Shell in the process argued that the actions committed in Nigeria could not be tried in Netherlands.
It also denied that it caused the spill and that criminals and third party interference were responsible for oil spill in 2008.

On their part, the farmers demanded that Shell clean up the oil spill, pay compensation for the damage caused, and improve the maintenance of its pipelines and installations to prevent future spills.

The court had ruled in December 2015 that Shell must provide the plaintiffs internal company documents essential to the case and this was the first of its kind in the Dutch legal history.

In a press statement on Friday in Benin, the NGO’s legal officer, Nosa Tokunbor, stated that the case had dragged on for over 13 years with a lot of legal somersaults occasioned by Shell.

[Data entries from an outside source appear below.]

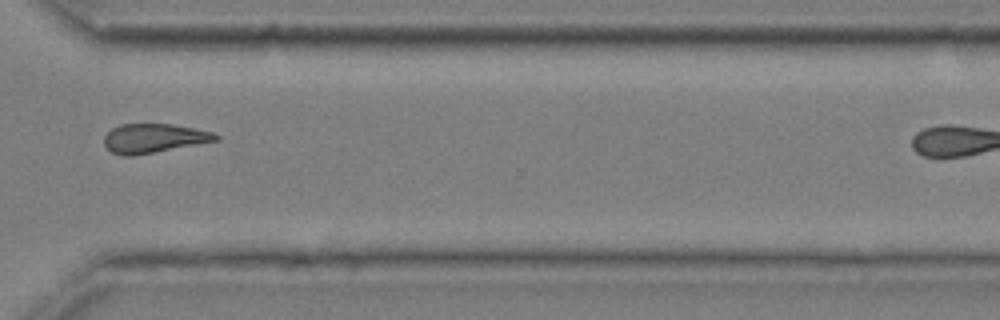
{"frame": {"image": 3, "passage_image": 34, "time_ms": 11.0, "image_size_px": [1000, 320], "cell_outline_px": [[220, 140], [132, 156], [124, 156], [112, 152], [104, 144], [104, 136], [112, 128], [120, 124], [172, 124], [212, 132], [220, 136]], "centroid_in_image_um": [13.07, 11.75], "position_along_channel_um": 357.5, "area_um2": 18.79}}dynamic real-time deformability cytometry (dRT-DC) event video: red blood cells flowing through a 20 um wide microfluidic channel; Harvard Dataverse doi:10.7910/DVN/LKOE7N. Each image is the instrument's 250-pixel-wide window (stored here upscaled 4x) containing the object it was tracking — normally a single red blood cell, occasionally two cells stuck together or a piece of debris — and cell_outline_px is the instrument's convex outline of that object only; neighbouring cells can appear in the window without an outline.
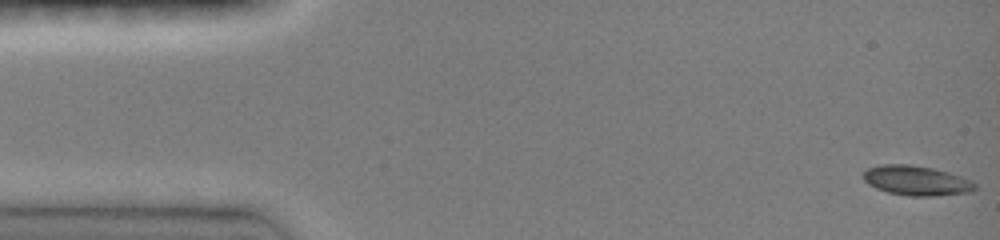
{"species": "common noctule bat (a hibernating species)", "species_latin": "Nyctalus noctula", "temperature_condition": "room temperature", "stored_images_in_passage": 47, "camera_frame_rate_fps": 3000, "um_per_image_px": 0.085, "animal": {"sex": "female", "body_mass_g": 19.0, "forearm_length_mm": 51.5}, "frame": {"image": 1, "passage_image": 1, "time_ms": 0.0, "image_size_px": [1000, 240], "cell_outline_px": [[976, 188], [972, 192], [936, 196], [908, 196], [888, 192], [876, 188], [868, 184], [864, 180], [864, 172], [868, 168], [880, 164], [908, 164], [932, 168], [948, 172], [972, 180], [976, 184]], "centroid_in_image_um": [77.91, 15.35], "position_along_channel_um": 7.1, "area_um2": 19.42}}
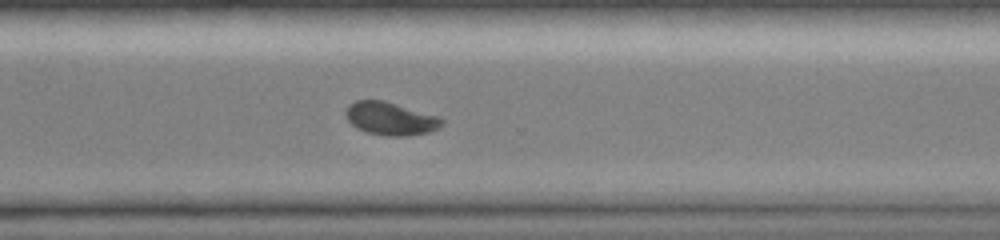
{"frame": {"image": 2, "passage_image": 34, "time_ms": 11.0, "image_size_px": [1000, 240], "cell_outline_px": [[444, 120], [436, 128], [428, 132], [408, 136], [388, 136], [368, 132], [356, 128], [348, 120], [344, 112], [348, 104], [356, 100], [384, 100], [440, 116]], "centroid_in_image_um": [33.16, 10.06], "position_along_channel_um": 337.4, "area_um2": 18.5}}
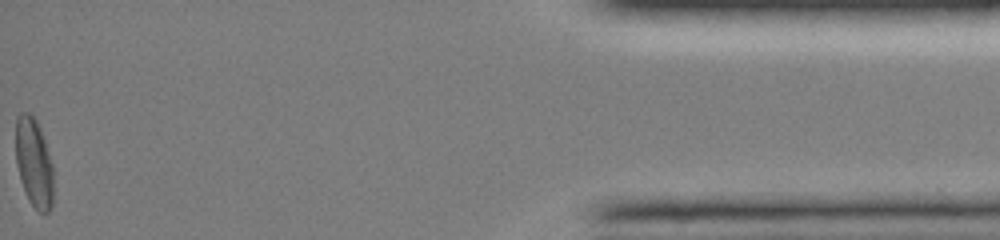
{"frame": {"image": 3, "passage_image": 47, "time_ms": 15.333, "image_size_px": [1000, 240], "cell_outline_px": [[52, 204], [48, 212], [36, 212], [20, 180], [16, 164], [16, 116], [20, 112], [28, 112], [36, 120], [40, 128], [52, 164]], "centroid_in_image_um": [2.86, 13.81], "position_along_channel_um": 432.3, "area_um2": 19.31}, "authors_computed_cell_mechanics": {"area_um2": 18.8428, "velocity_mm_per_s": 4.1024, "shape_relaxation_time_tau1_ms": 4.0898, "shape_relaxation_time_tau2_ms": null, "deformation_change_tau1": 0.1233, "deformation_change_tau2": null}}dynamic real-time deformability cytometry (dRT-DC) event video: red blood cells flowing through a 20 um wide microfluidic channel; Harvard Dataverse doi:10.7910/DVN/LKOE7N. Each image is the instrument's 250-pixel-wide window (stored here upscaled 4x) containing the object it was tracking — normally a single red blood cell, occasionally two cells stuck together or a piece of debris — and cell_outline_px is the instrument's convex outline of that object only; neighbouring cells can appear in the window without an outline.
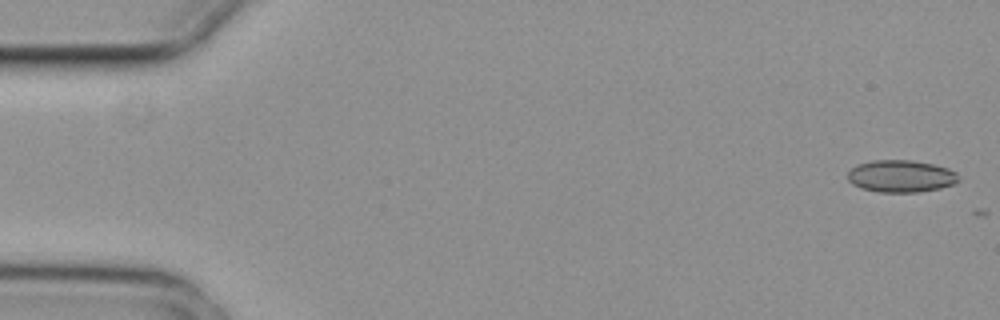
{"species": "common noctule bat (a hibernating species)", "species_latin": "Nyctalus noctula", "temperature_condition": "cold", "stored_images_in_passage": 4, "camera_frame_rate_fps": 3000, "um_per_image_px": 0.085, "animal": {"sex": "female", "body_mass_g": 29.2, "forearm_length_mm": 56.3}, "frame": {"image": 1, "passage_image": 1, "time_ms": 0.0, "image_size_px": [1000, 320], "cell_outline_px": [[960, 180], [952, 184], [940, 188], [920, 192], [876, 192], [860, 188], [852, 184], [848, 180], [848, 172], [856, 164], [872, 160], [912, 160], [932, 164], [948, 168], [956, 172], [960, 176]], "centroid_in_image_um": [76.57, 14.97], "position_along_channel_um": 8.4, "area_um2": 20.98}}
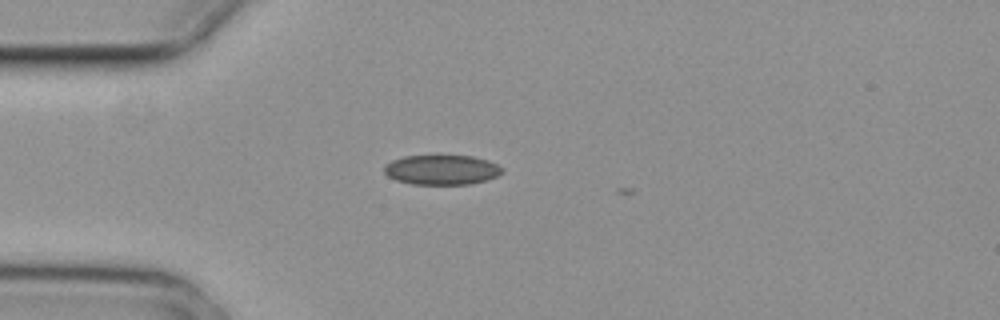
{"frame": {"image": 2, "passage_image": 4, "time_ms": 1.0, "image_size_px": [1000, 320], "cell_outline_px": [[504, 172], [488, 180], [468, 184], [412, 184], [396, 180], [388, 176], [384, 172], [384, 164], [392, 160], [404, 156], [472, 156], [488, 160], [504, 168]], "centroid_in_image_um": [37.55, 14.43], "position_along_channel_um": 47.4, "area_um2": 20.52}}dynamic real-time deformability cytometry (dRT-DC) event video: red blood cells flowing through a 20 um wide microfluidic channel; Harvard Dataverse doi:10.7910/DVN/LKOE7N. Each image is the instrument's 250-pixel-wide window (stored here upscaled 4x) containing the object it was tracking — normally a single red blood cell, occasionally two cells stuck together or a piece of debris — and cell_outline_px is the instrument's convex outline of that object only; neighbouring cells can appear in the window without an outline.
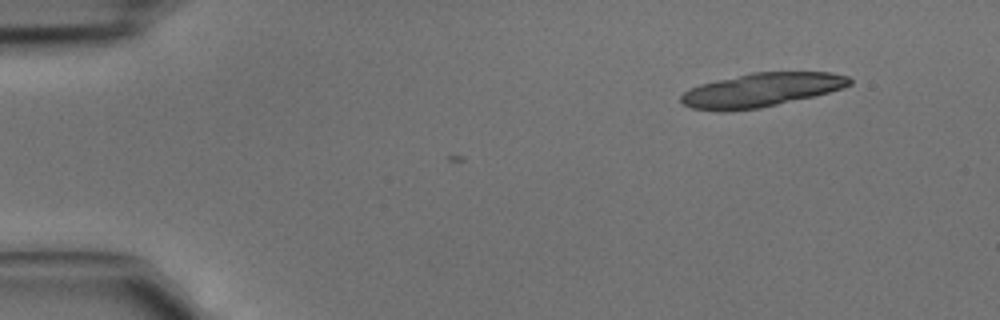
{"species": "common noctule bat (a hibernating species)", "species_latin": "Nyctalus noctula", "temperature_condition": "cold", "stored_images_in_passage": 2, "camera_frame_rate_fps": 3000, "um_per_image_px": 0.085, "animal": {"sex": "male", "body_mass_g": 15.6}, "frame": {"image": 1, "passage_image": 2, "time_ms": 0.333, "image_size_px": [1000, 320], "cell_outline_px": [[852, 84], [816, 96], [760, 108], [720, 112], [692, 108], [680, 104], [680, 96], [688, 88], [700, 84], [716, 80], [752, 72], [832, 72], [848, 76], [852, 80]], "centroid_in_image_um": [64.67, 7.65], "position_along_channel_um": 20.3, "area_um2": 33.47}}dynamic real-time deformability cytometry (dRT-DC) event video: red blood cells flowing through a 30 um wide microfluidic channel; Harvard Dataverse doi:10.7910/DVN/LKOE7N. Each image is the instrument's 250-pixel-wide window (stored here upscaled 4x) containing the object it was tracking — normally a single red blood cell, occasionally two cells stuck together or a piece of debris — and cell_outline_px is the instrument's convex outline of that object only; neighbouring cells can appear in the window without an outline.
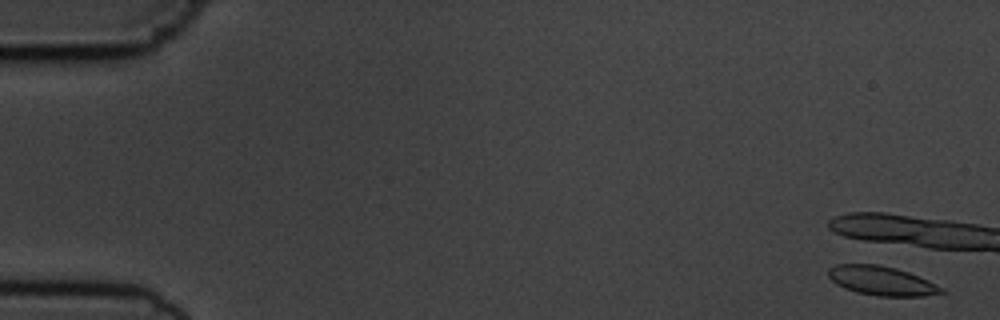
{"species": "common noctule bat (a hibernating species)", "species_latin": "Nyctalus noctula", "temperature_condition": "cold", "stored_images_in_passage": 1, "camera_frame_rate_fps": 3000, "um_per_image_px": 0.085, "animal": {"sex": "male", "body_mass_g": 19.5, "forearm_length_mm": 54.6}, "frame": {"image": 1, "passage_image": 1, "time_ms": 0.0, "image_size_px": [1000, 320], "cell_outline_px": [[948, 292], [924, 296], [880, 296], [856, 292], [844, 288], [836, 284], [828, 276], [828, 268], [836, 264], [876, 264], [896, 268], [908, 272], [928, 280], [944, 288]], "centroid_in_image_um": [74.95, 23.87], "position_along_channel_um": 10.1, "area_um2": 19.31}}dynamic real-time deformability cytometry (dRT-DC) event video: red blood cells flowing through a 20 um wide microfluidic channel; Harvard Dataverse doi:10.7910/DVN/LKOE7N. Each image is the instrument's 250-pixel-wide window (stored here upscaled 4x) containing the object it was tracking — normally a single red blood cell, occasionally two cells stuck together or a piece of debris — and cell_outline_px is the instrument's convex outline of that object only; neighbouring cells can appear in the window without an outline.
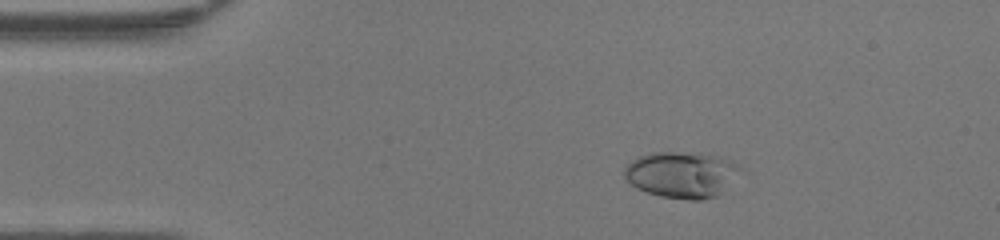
{"species": "human", "species_latin": "Homo sapiens", "temperature_condition": "warm", "stored_images_in_passage": 47, "camera_frame_rate_fps": 3000, "um_per_image_px": 0.085, "donor": {"sex": "female"}, "frame": {"image": 1, "passage_image": 7, "time_ms": 2.0, "image_size_px": [1000, 240], "cell_outline_px": [[740, 168], [716, 196], [700, 200], [688, 200], [660, 196], [636, 188], [624, 180], [624, 168], [632, 160], [640, 156], [652, 152], [700, 152], [720, 156], [732, 160]], "centroid_in_image_um": [57.86, 14.82], "position_along_channel_um": 27.1, "area_um2": 30.98}}
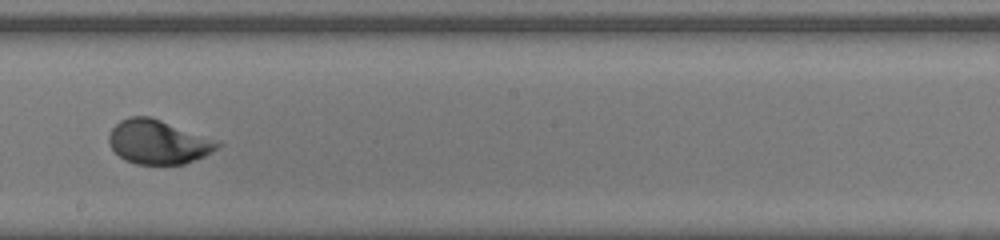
{"frame": {"image": 2, "passage_image": 26, "time_ms": 8.333, "image_size_px": [1000, 240], "cell_outline_px": [[224, 144], [212, 152], [204, 156], [184, 164], [136, 164], [124, 160], [108, 144], [108, 136], [112, 128], [120, 120], [128, 116], [148, 116], [160, 120]], "centroid_in_image_um": [13.39, 12.08], "position_along_channel_um": 234.8, "area_um2": 27.51}}
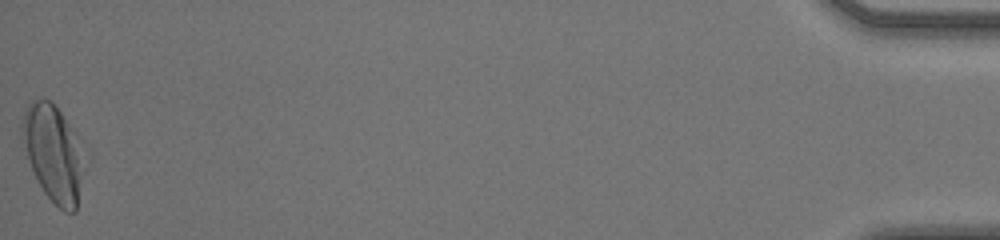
{"frame": {"image": 3, "passage_image": 47, "time_ms": 15.333, "image_size_px": [1000, 240], "cell_outline_px": [[92, 156], [76, 212], [64, 212], [44, 192], [32, 168], [20, 136], [20, 124], [24, 108], [32, 100], [48, 100], [60, 112], [88, 144]], "centroid_in_image_um": [4.7, 13.04], "position_along_channel_um": 430.5, "area_um2": 37.28}, "authors_computed_cell_mechanics": {"area_um2": 27.8018, "velocity_mm_per_s": 4.3054, "shape_relaxation_time_tau1_ms": 2.5246, "shape_relaxation_time_tau2_ms": null, "deformation_change_tau1": 0.1703, "deformation_change_tau2": null}}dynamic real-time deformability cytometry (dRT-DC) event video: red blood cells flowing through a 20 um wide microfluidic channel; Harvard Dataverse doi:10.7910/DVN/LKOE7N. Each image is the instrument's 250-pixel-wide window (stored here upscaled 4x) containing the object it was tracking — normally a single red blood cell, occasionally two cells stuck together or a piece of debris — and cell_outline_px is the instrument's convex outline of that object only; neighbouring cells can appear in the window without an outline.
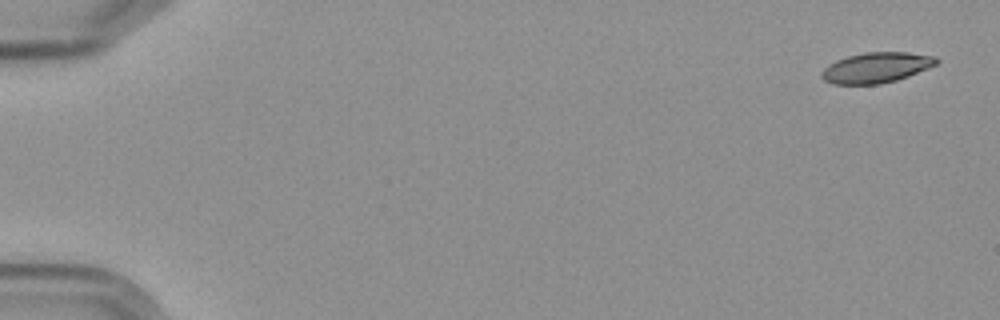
{"species": "Egyptian fruit bat (a non-hibernating species)", "species_latin": "Rousettus aegyptiacus", "temperature_condition": "cold", "stored_images_in_passage": 7, "camera_frame_rate_fps": 3000, "um_per_image_px": 0.085, "frame": {"image": 1, "passage_image": 1, "time_ms": 0.0, "image_size_px": [1000, 320], "cell_outline_px": [[940, 60], [936, 64], [928, 68], [908, 76], [896, 80], [880, 84], [832, 84], [824, 80], [820, 76], [820, 72], [828, 64], [836, 60], [848, 56], [864, 52], [908, 52], [936, 56]], "centroid_in_image_um": [74.47, 5.74], "position_along_channel_um": 10.5, "area_um2": 20.46}}
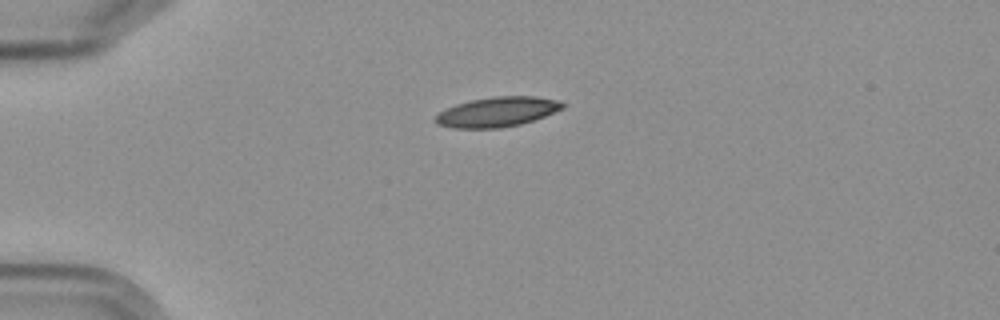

He noted that the appeal court in the Hague on January 29, 2021, ruled that Royal Dutch Shell was liable to pay compensation for the oil spills which polluted rivers, fish ponds and farmlands for thousands of local farmers and fishermen.

In his reaction to the court’s ruling, Godwin Uyi Ojo, Executive Director, Environmental Rights Action/Friends of the Earth Nigeria (ERA/FoEN), described the outcome of the case as a landmark judgement which the organisation is very proud of.

He said the judgement showed that the days of oil companies in Nigeria, particularly Shell, criminalizing local communities and framing them up for sabotage of crude oil pipelines were over.
According to him, “Shell no longer has any hiding place.”